At its best, The X-Files was a show about the difficulty of answering that question. Because knowledge is about trust — trusting what people tell us, trusting what we observe, trusting what we remember. And that trust is very often betrayed.

People lie, deceive, and simply get things wrong. Our own brains can’t tell the difference between the memory something we dreamed, something we imagined, and something that really happened. Eyewitnesses are notoriously unreliable.

The X-Files often used “Trust No One” as a catch phrase. If you can’t trust anyone, including yourself, can you really be said to know anything?

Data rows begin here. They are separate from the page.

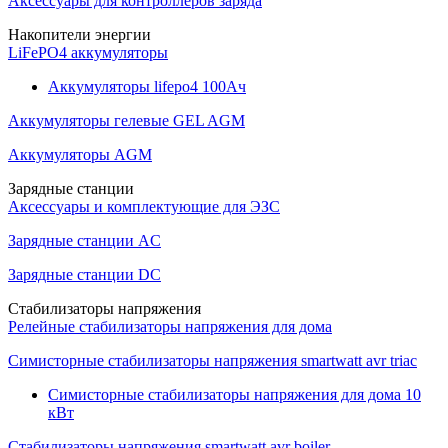
Аксессуары для контроллеров заряда
Накопители энергии
LiFePO4 аккумуляторы
Аккумуляторы lifepo4 100Ач
Аккумуляторы гелевые GEL AGM
Аккумуляторы AGM
Зарядные станции
Аксессуары и комплектующие для ЭЗС
Зарядные станции AC
Зарядные станции DC
Стабилизаторы напряжения
Релейные стабилизаторы напряжения для дома
Симисторные стабилизаторы напряжения smartwatt avr triac
Симисторные стабилизаторы напряжения для дома 10
кВт
Стабилизаторы напряжения smartwatt avr boiler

Another X-Files slogan, “The Truth is Out There,” promises that the truth — the real truth — the true truth — exists, and maybe it does. But maybe we can never know exactly what it is.

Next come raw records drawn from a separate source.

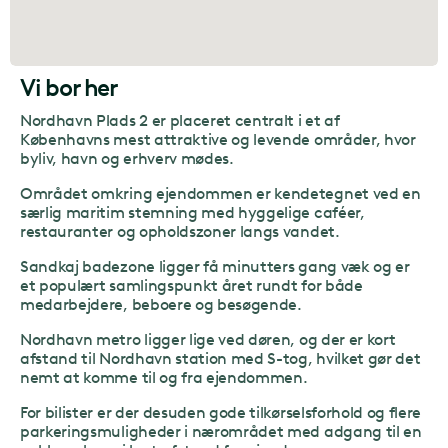
Vi bor her
Nordhavn Plads 2 er placeret centralt i et af
Københavns mest attraktive og levende områder, hvor
byliv, havn og erhverv mødes.
Området omkring ejendommen er kendetegnet ved en
særlig maritim stemning med hyggelige caféer,
restauranter og opholdszoner langs vandet.
Sandkaj badezone ligger få minutters gang væk og er
et populært samlingspunkt året rundt for både
medarbejdere, beboere og besøgende.
Nordhavn metro ligger lige ved døren, og der er kort
afstand til Nordhavn station med S-tog, hvilket gør det
nemt at komme til og fra ejendommen.
For bilister er der desuden gode tilkørselsforhold og flere
parkeringsmuligheder i nærområdet med adgang til en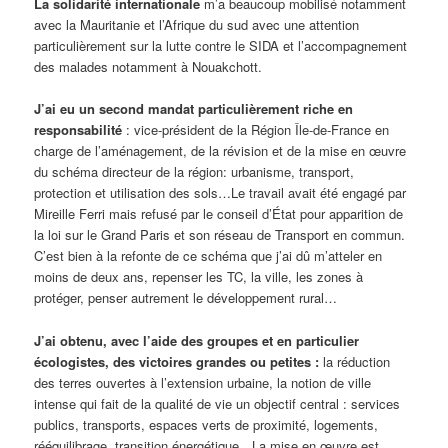
La solidarité internationale
m’a beaucoup mobilisé notamment
avec la Mauritanie et l’Afrique du sud avec une attention
particulièrement sur la lutte contre le SIDA et l’accompagnement
des malades notamment à Nouakchott.
J’ai eu un second mandat particulièrement riche en
responsabilité
: vice-président de la Région Île-de-France en
charge de l’aménagement, de la révision et de la mise en œuvre
du schéma directeur de la région: urbanisme, transport,
protection et utilisation des sols…Le travail avait été engagé par
Mireille Ferri mais refusé par le conseil d’État pour apparition de
la loi sur le Grand Paris et son réseau de Transport en commun.
C’est bien à la refonte de ce schéma que j’ai dû m’atteler en
moins de deux ans, repenser les TC, la ville, les zones à
protéger, penser autrement le développement rural…
J’ai obtenu, avec l’aide des groupes et en particulier
écologistes, des victoires grandes ou petites :
la réduction
des terres ouvertes à l’extension urbaine, la notion de ville
intense qui fait de la qualité de vie un objectif central : services
publics, transports, espaces verts de proximité, logements,
rééquilibrage, transition énergétique…La mise en œuvre est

Scully, in spite of being a skeptic, is also a Catholic. She regards faith and evidence as belonging to separate spheres of knowledge. Faith is about what lies beyond human understanding.

My dad has a slightly different take. He worships the God who created this amazing universe, which makes lying about the reality of that universe so wrong it’s akin to blasphemy. But he also communicated to me the idea that the universe is necessarily greater than our understanding of it. Science is always “our best guess, given the evidence we have” and subject to revision based on new evidence.

Because you have to go with the evidence, right?

In our world, right now, it’s probably never been more important to be intelligently and effectively skeptical. We are bombarded constantly with information, much of it misleading, dubious, or even malicious. We’re faced with scammers and identity stealers, viruses and malware and clickbait, not to mention “fake news,” fake news, fake “news” and “fake” news. We have religious folk who come to see credulity as the same thing as faith. We have “alternative skeptics” who disbelieve the mainstream explanation for things like how vaccinations work or whether Bin Laden did 9/11, only to embrace far-out and mostly evidence-free conspiracy theories about these things.

How do you know what you think you know?

Are you going with the evidence? Or wishful thinking? Have you examined your beliefs for confirmation bias and logical fallacies? Have you drawn a clear line between what you believe in (as a matter of conviction) and what you believe happened as a matter of fact?

A couple of years ago I had the immense pleasure of being on a panel about science on television with Cordelia Willis, daughter of SF writer (and X-Files fan) Connie Willis, who is a forensic scientist. She described her first undergrad class as being half female, which until that time would have been unusual, and every single one of them wanted to be Dana Scully.

May we all aspire to be Dana Scully, Our Lady of the Skeptical Side-Eye and patron saint of skeptics everywhere.